[Recorded data — start]

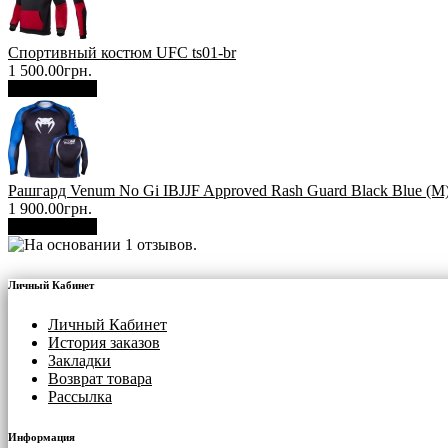
Спортивный костюм UFC ts01-br
1 500.00грн.
В корзину
Рашгард Venum No Gi IBJJF Approved Rash Guard Black Blue (М
1 900.00грн.
В корзину
Личный Кабинет
Личный Кабинет
История заказов
Закладки
Возврат товара
Рассылка
Информация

[Recorded data — finish]

** Task brief **
Set down nothing but the lines from the one with "1 900.00грн." through the end of the records, keeping each line exactly as written and including both ends.

** Response to the exercise **
1 900.00грн.
В корзину
Личный Кабинет
Личный Кабинет
История заказов
Закладки
Возврат товара
Рассылка
Информация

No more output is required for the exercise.